We cultivate and pasture about 8 acres at our 15 acre farm on Wardtown Road (Route 125) in Freeport. We call this the “home farm.” This is our base of operations. The is the place where we have lived and raised our family over the last 35 years. In this image you can see the current state of the production field layout, the locations of the greenhouses, the barn which houses the CSA pick up area and the shop, the walk-in cooler, the wash station, etc., etc., etc…
In addition to our home farm, we farm 3 other pieces of land in Freeport that we lease from some local people who are very supportive of what we do and how we take care of their land. We are very fortunate and thankful to have this kind of support in our community. These satellite properties are an essential part of our pest management program. By rotating crops from location to location from one year to another we can put a buffer of several miles between any problems that may have developed in the crop and where the crop grows the next year. This system has allowed us to effectively manage insect and disease problems.

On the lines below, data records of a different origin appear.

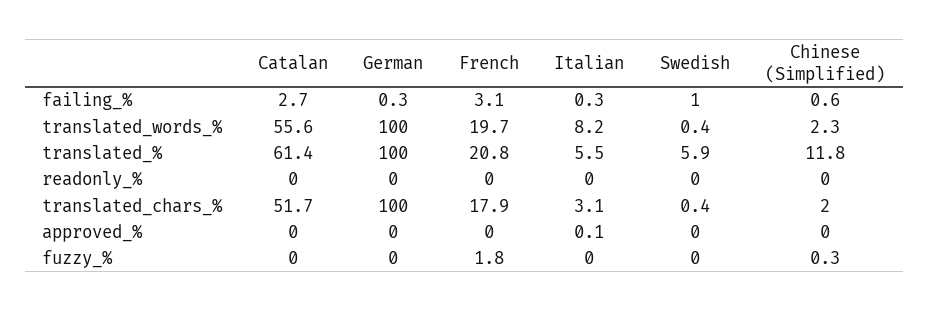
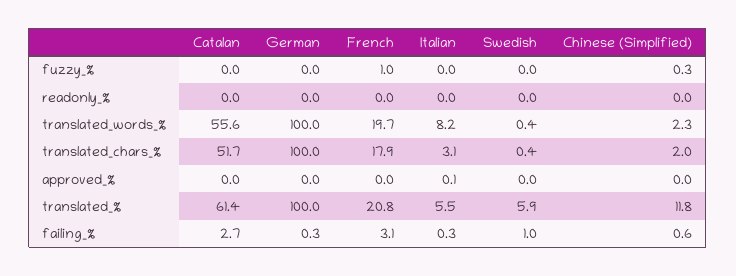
  {
    "Catalan": {
      "failing_%": 2.7,
      "translated_words_%": 55.6,
      "translated_%": 61.4,
      "readonly_%": 0,
      "translated_chars_%": 51.7,
      "approved_%": 0,
      "fuzzy_%": 0
    },
    "German": {
      "failing_%": 0.3,
      "translated_words_%": 100,
      "translated_%": 100,
      "readonly_%": 0,
      "translated_chars_%": 100,
      "approved_%": 0,
      "fuzzy_%": 0
    },
    "French": {
      "failing_%": 3.1,
      "translated_words_%": 19.7,
      "translated_%": 20.8,
      "readonly_%": 0,
      "translated_chars_%": 17.9,
      "approved_%": 0,
-     "fuzzy_%": 1.8
+     "fuzzy_%": 1
    },
    "Italian": {
      "failing_%": 0.3,
      "translated_words_%": 8.2,
      "translated_%": 5.5,
      "readonly_%": 0,
      "translated_chars_%": 3.1,
      "approved_%": 0.1,
      "fuzzy_%": 0
    },
    "Swedish": {
      "failing_%": 1,
      "translated_words_%": 0.4,
      "translated_%": 5.9,
      "readonly_%": 0,
      "translated_chars_%": 0.4,
      "approved_%": 0,
      "fuzzy_%": 0
    },
    "Chinese (Simplified)": {
      "failing_%": 0.6,
      "translated_words_%": 2.3,
      "translated_%": 11.8,
      "readonly_%": 0,
      "translated_chars_%": 2,
      "approved_%": 0,
      "fuzzy_%": 0.3
    }
  }

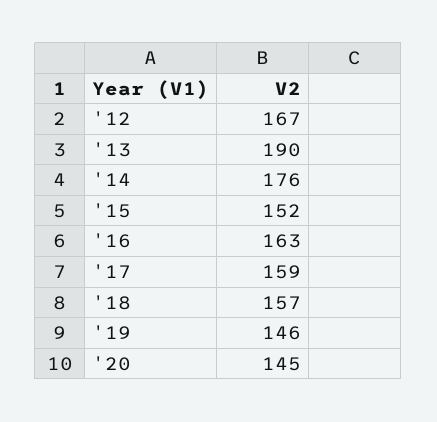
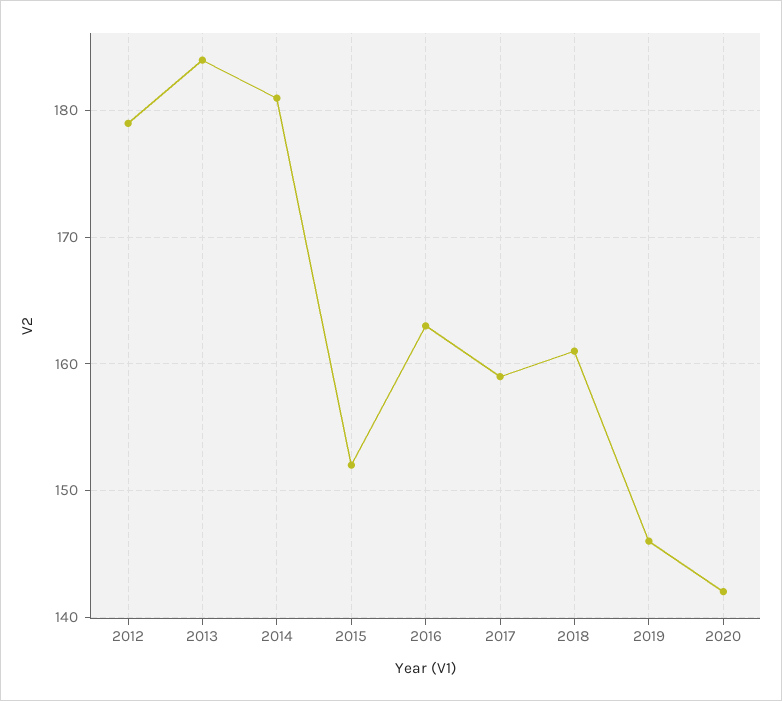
  {
-   "'12": 167,
+   "'12": 179,
-   "'13": 190,
+   "'13": 184,
-   "'14": 176,
+   "'14": 181,
    "'15": 152,
    "'16": 163,
    "'17": 159,
-   "'18": 157,
+   "'18": 161,
    "'19": 146,
-   "'20": 145
+   "'20": 142
  }

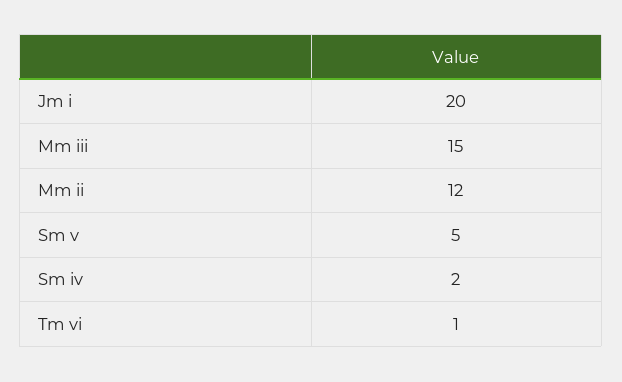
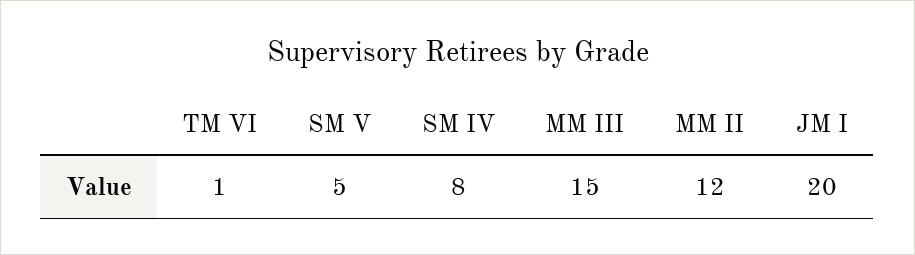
  {
    "Jm i": 20,
    "Mm iii": 15,
    "Mm ii": 12,
    "Sm v": 5,
-   "Sm iv": 2,
+   "Sm iv": 8,
    "Tm vi": 1
  }

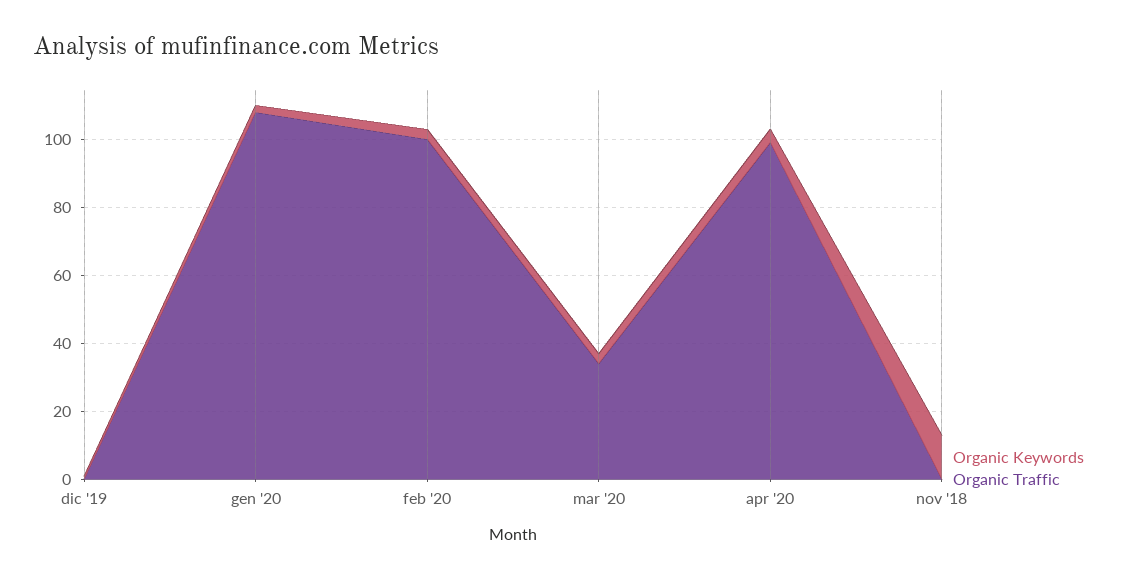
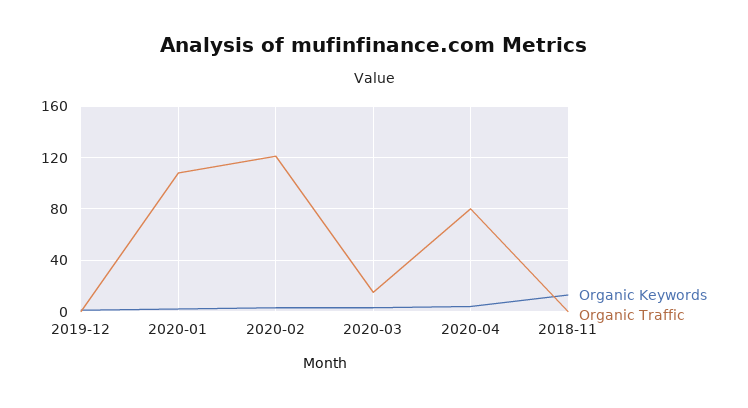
  {
    "Organic Keywords": {
      "dic '19": 0,
      "gen '20": 0,
      "feb '20": 5,
      "mar '20": 5,
      "apr '20": 5,
      "nov '18": 15
    },
    "Organic Traffic": {
      "dic '19": 0,
      "gen '20": 110,
-     "feb '20": 100,
+     "feb '20": 120,
-     "mar '20": 35,
+     "mar '20": 15,
-     "apr '20": 100,
+     "apr '20": 80,
      "nov '18": 0
    }
  }

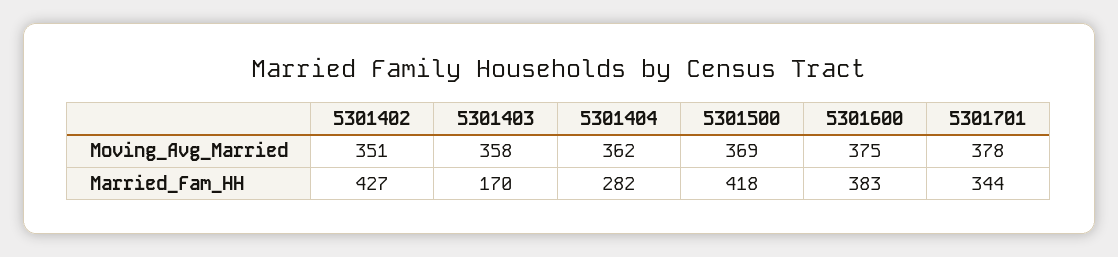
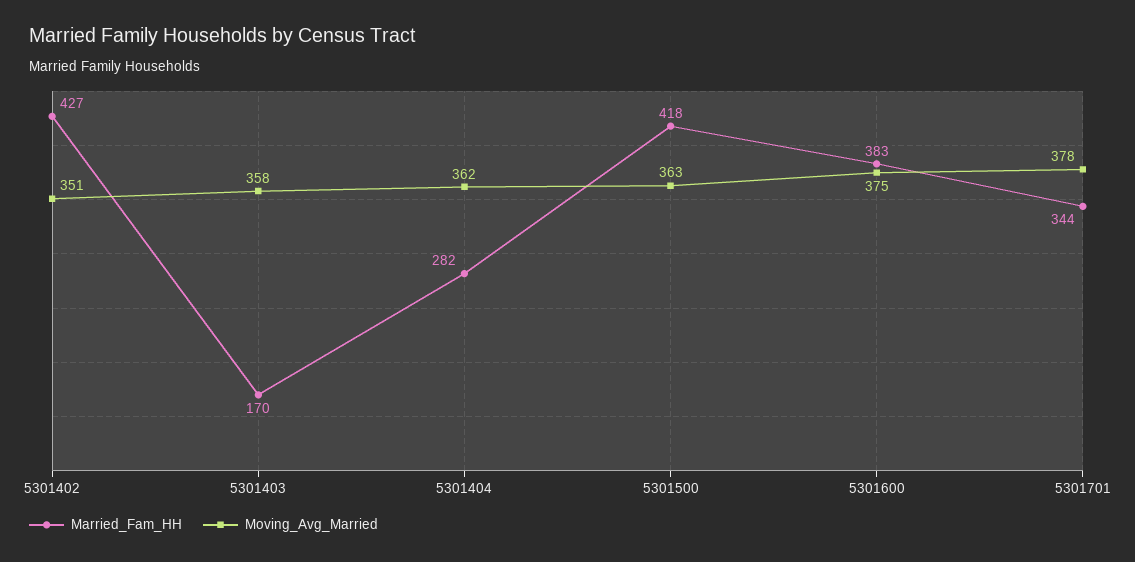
  {
    "Moving_Avg_Married": {
      "5301402": 351,
      "5301403": 358,
      "5301404": 362,
-     "5301500": 369,
+     "5301500": 363,
      "5301600": 375,
      "5301701": 378
    },
    "Married_Fam_HH": {
      "5301402": 427,
      "5301403": 170,
      "5301404": 282,
      "5301500": 418,
      "5301600": 383,
      "5301701": 344
    }
  }

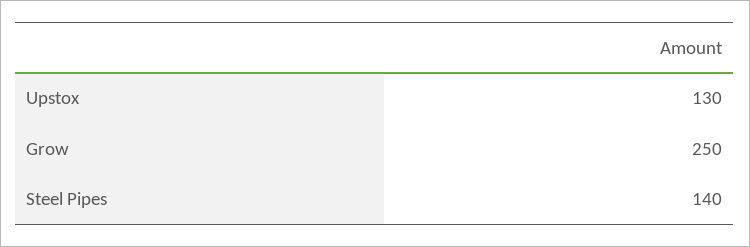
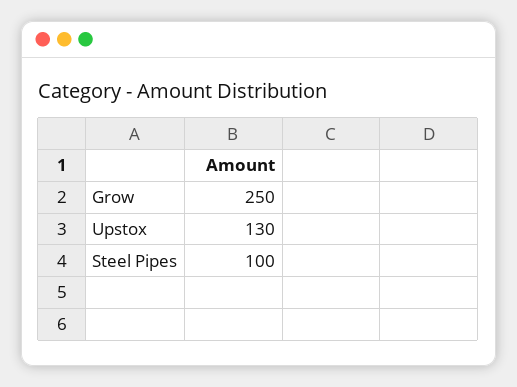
  {
    "Upstox": 130,
    "Grow": 250,
-   "Steel Pipes": 140
+   "Steel Pipes": 100
  }

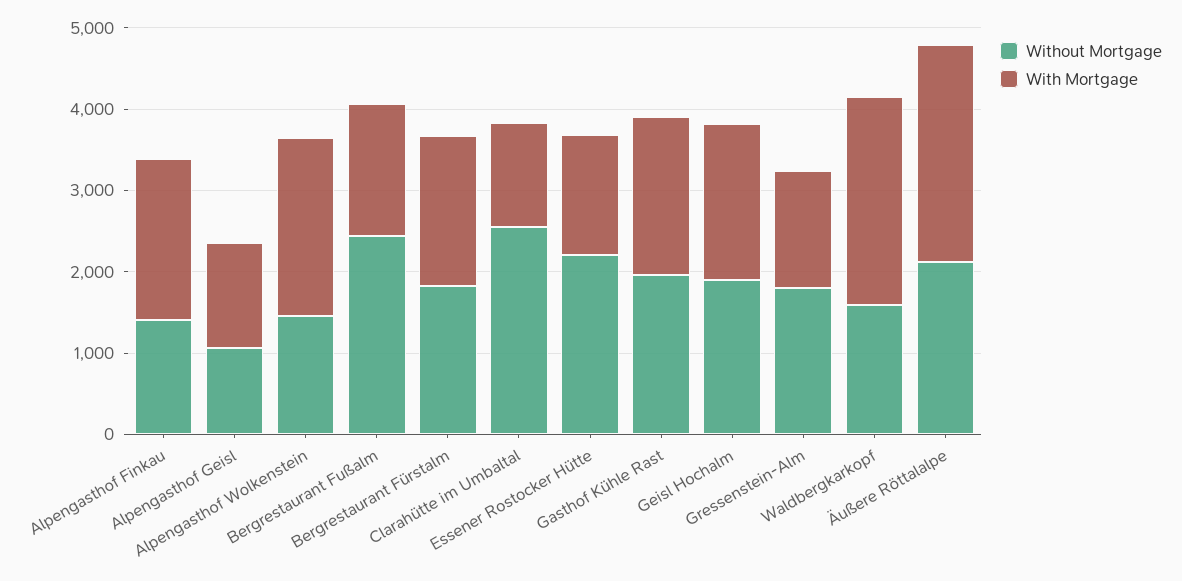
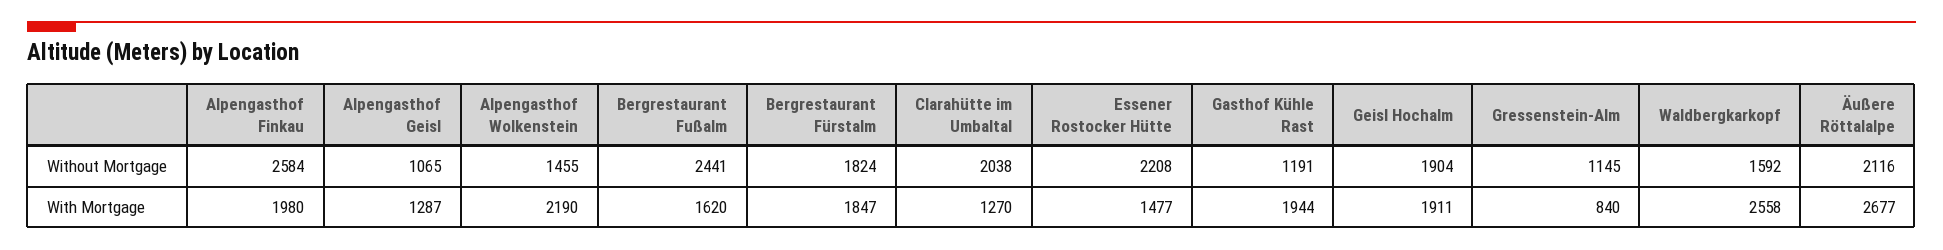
  {
    "Without Mortgage": {
-     "Alpengasthof Finkau": 1400,
+     "Alpengasthof Finkau": 2584,
      "Alpengasthof Geisl": 1065,
      "Alpengasthof Wolkenstein": 1455,
      "Bergrestaurant Fußalm": 2441,
      "Bergrestaurant Fürstalm": 1824,
-     "Clarahütte im Umbaltal": 2600,
+     "Clarahütte im Umbaltal": 2038,
      "Essener Rostocker Hütte": 2208,
-     "Gasthof Kühle Rast": 2000,
+     "Gasthof Kühle Rast": 1191,
      "Geisl Hochalm": 1904,
-     "Gressenstein-Alm": 1800,
+     "Gressenstein-Alm": 1145,
      "Waldbergkarkopf": 1592,
      "Äußere Röttalalpe": 2116
    },
    "With Mortgage": {
      "Alpengasthof Finkau": 1980,
      "Alpengasthof Geisl": 1287,
      "Alpengasthof Wolkenstein": 2190,
      "Bergrestaurant Fußalm": 1620,
      "Bergrestaurant Fürstalm": 1847,
      "Clarahütte im Umbaltal": 1270,
      "Essener Rostocker Hütte": 1477,
      "Gasthof Kühle Rast": 1944,
      "Geisl Hochalm": 1911,
-     "Gressenstein-Alm": 1400,
+     "Gressenstein-Alm": 840,
      "Waldbergkarkopf": 2558,
      "Äußere Röttalalpe": 2677
    }
  }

This is what we call the “Griffin Field” at the corner of routes 125 and 136. If you visit the farm, and come by way of route 295 you will pass this field. This is about 5.5 acres of relatively light soil that is almost perfect for growing vegetables. You will also see a pond that serves as a source of irrigation water which we use sparingly. It’s great to have the pond when we really need it.
This next piece is about 1.5 acres on Pine Street in Freeport. The soil here is very well drained making it perfect for early crops in those years when spring is cold and wet. Unfortunately, because there is no suitable irrigation source, this also makes it unsuitable for planting in a year, or at a time when it’s hot and dry for an extended period. In 2017, I was tilling for weed control and I looked up and there was a coyote sitting about 50 feet from the tractor just watching me. The perfect wildlife for vegetable farmers since they control woodchucks, turkeys, and deer. I stopped the tractor to look at him thinking, I wish I had my camera, and he got up and meandered off into the woods. Just as he disappeared I realized that my phone has a really nice camera built right in. It’s a bitch getting old.
This last piece is another 1.5 acres of light sandy soil. It’s located on the Brown Road in Freeport. This one is my favorite to work at because it’s off the road, and tucked way back in the woods. It feels much more secluded than it really is. There are a bunch of lady’s slippers that bloom every year in a grove of big old white pines adjacent to the field. Unfortunately this one is also water challenged so, like at Pine Street, we have to be careful what we plant here and when we plant it.
So, from this you see that we have options that we can manage to our advantage. Although we always plan what will be planted in each location, we can also make last minute changes depending on how the weather is trending. Each year we grow about 12 acres of vegetables between the 4 properties. The total growing area is more than 16 acres. This gives us the flexibility to do some weed management and soil building by taking an area out of production, tilling as needed, and planting green manure crops to build organic matter. We are VERY thankful for the flexibility that these land owners have afforded us.